Speaker
Francesco Rossi
(Università di Bologna)
Description
We present Jasmine, an implementation of a fully relativistic, 3D, electromagnetic Particle In Cell (PIC) code, capable of running on hybrid HPC (High Performance Computing) clusters, exploiting the computational power of both CUDA GPUs and CPUs.
The code modularity and the advanced C++ implementation allows for simple extension of the core algorithms to various simulation schemes. When porting a PIC scheme to a GPU based machine, the particle to grid operations (e.g. the evaluation of the current density) need special care to avoid memory inconsistencies. Here we present how we implemented this operation exploiting a parallel evaluation for each grid cell relying on a robust and efficient sorting and stream compaction algorithms.
Running demanding simulations on GPUs comes with the great advantage of the high processing power available on the graphic boards at the expense of the rather limited memory available per board. We have tackled the GPU memory limitation problem streaming particle chunks asynchronously from the main node memory to the GPUs. This chunking technique can also be used to hide the network transfer overhead occurring in the multi-GPU parallelization.

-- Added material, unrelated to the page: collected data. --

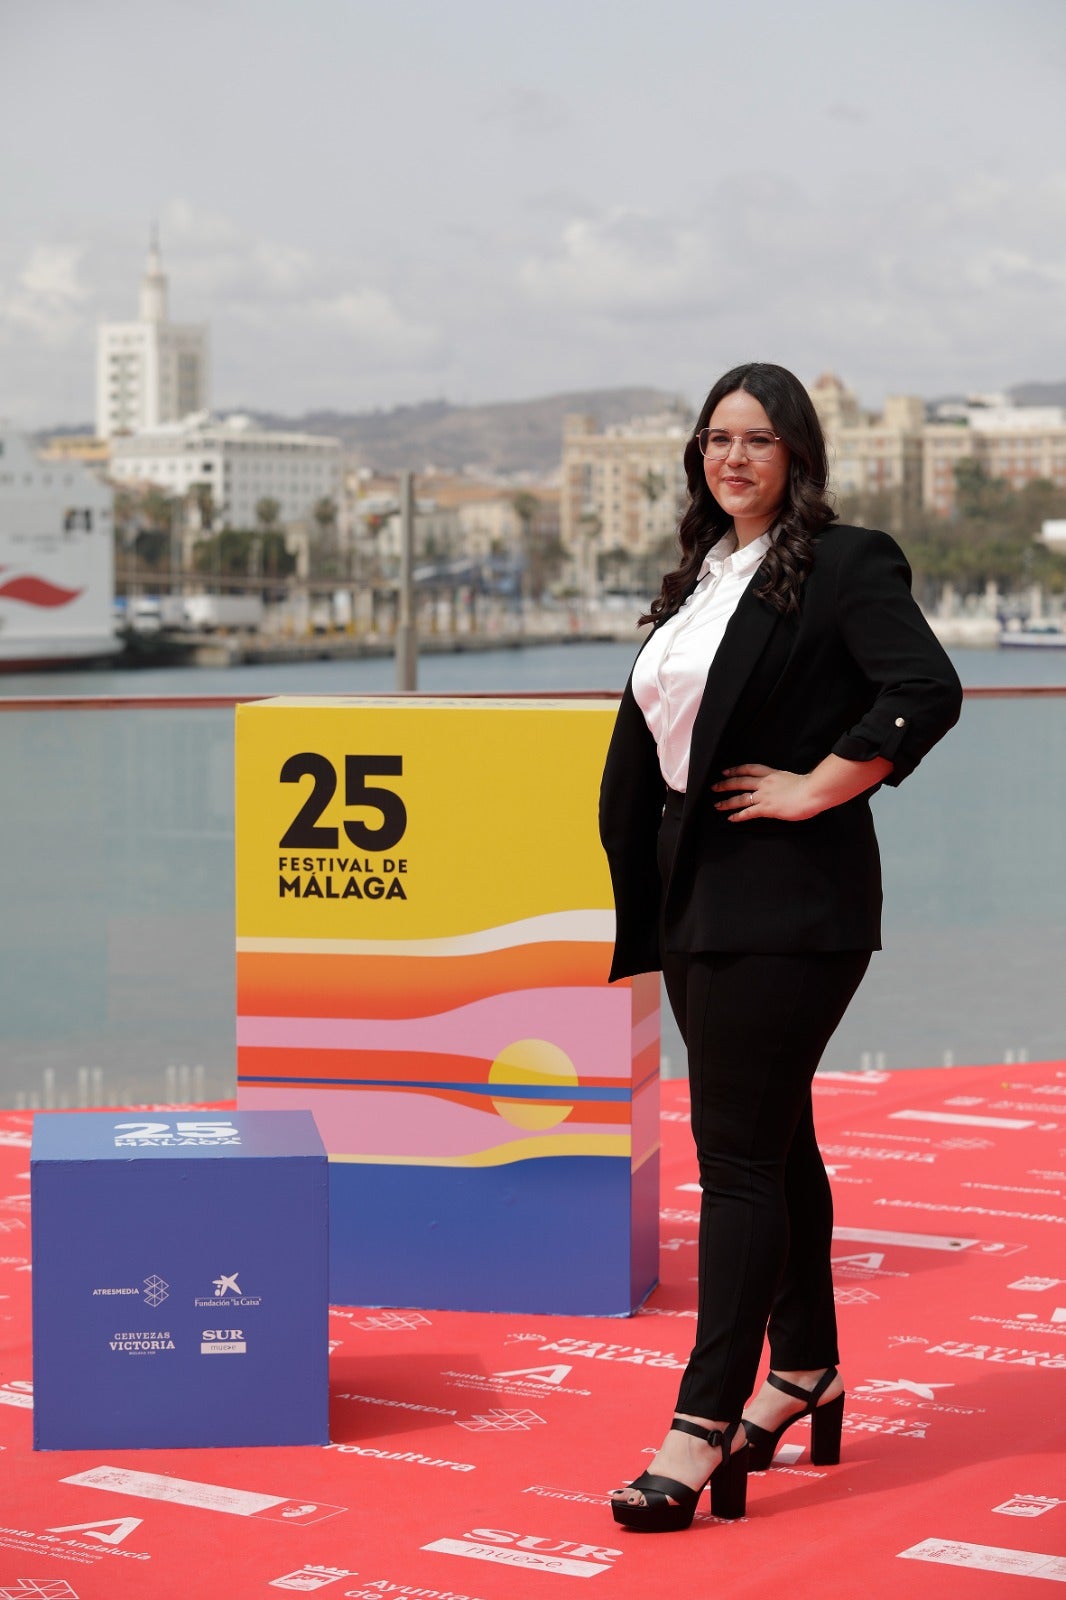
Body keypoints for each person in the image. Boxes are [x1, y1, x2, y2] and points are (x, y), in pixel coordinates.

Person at [599, 361, 962, 1533]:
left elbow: (924, 688)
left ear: (796, 454)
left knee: (737, 1159)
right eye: (716, 438)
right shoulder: (699, 577)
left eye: (758, 438)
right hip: (696, 898)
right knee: (770, 1135)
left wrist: (818, 786)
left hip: (789, 905)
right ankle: (805, 1370)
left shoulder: (844, 561)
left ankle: (699, 1425)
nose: (734, 457)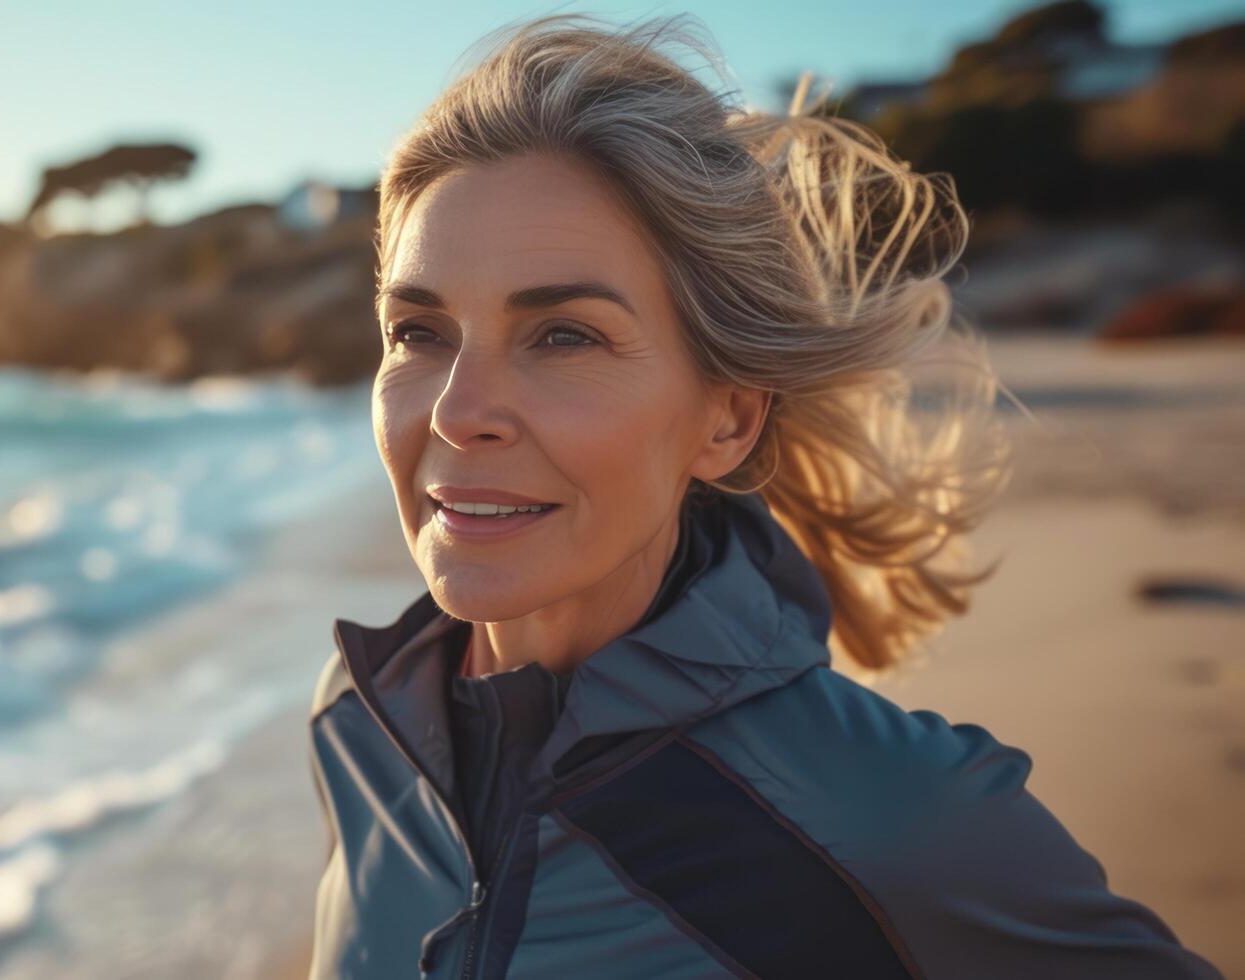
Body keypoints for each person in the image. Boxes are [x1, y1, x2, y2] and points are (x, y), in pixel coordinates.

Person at [303, 12, 1225, 980]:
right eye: (418, 332)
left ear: (728, 420)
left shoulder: (898, 818)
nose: (459, 411)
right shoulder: (361, 721)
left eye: (564, 336)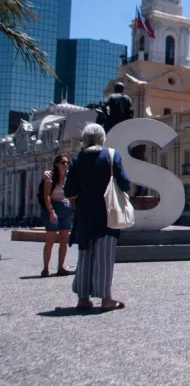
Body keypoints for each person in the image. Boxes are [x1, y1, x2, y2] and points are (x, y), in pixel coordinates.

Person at [64, 124, 131, 313]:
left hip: (85, 215)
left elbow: (69, 190)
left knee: (85, 255)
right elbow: (125, 182)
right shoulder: (112, 155)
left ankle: (83, 299)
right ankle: (106, 299)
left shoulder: (77, 159)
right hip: (108, 214)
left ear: (84, 139)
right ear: (102, 138)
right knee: (105, 257)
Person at [40, 155, 73, 277]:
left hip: (66, 208)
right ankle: (46, 268)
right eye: (63, 163)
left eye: (67, 163)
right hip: (54, 207)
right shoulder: (50, 177)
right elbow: (46, 196)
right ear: (56, 164)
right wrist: (51, 211)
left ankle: (60, 267)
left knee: (64, 240)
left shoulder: (69, 176)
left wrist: (73, 209)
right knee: (50, 240)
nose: (65, 165)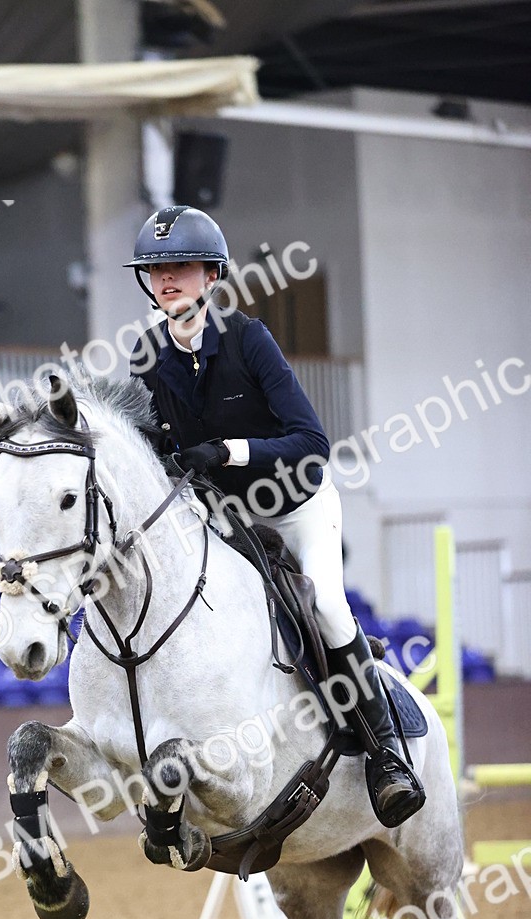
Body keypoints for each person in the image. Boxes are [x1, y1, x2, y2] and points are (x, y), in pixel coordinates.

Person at [125, 204, 424, 826]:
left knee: (327, 606)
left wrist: (227, 451)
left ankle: (386, 756)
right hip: (228, 520)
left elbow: (312, 441)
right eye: (155, 270)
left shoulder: (248, 339)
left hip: (297, 506)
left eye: (180, 266)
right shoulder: (147, 354)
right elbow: (153, 443)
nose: (166, 279)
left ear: (211, 275)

We show the comparison of the performance of the code Jasmine when run on different architectures: pure CPU (Intel Xeon), GPUs (NVIDIA Fermi board) or on a hybrid HPC cluster (Intel Xeon + NVIDIA Fermi). The single particle process time is 13 ns for the 2D case and 80 ns for the 3D one, for a relativistic plasma simulation with grid staggering, double precision and quadratic shape functions, running on a NVIDIA Fermi board.